▶ [What to work on]: Give every line of the entries below as a Markdown table with two columns: Num for the row number and Line for the text of the line. Leave out any blank lines.

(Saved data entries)
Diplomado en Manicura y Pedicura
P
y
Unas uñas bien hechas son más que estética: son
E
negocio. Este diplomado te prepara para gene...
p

▶ [Task answer]:
| Num | Line |
|---|---|
| 1 | Diplomado en Manicura y Pedicura |
| 2 | P |
| 3 | y |
| 4 | Unas uñas bien hechas son más que estética: son |
| 5 | E |
| 6 | negocio. Este diplomado te prepara para gene... |
| 7 | p |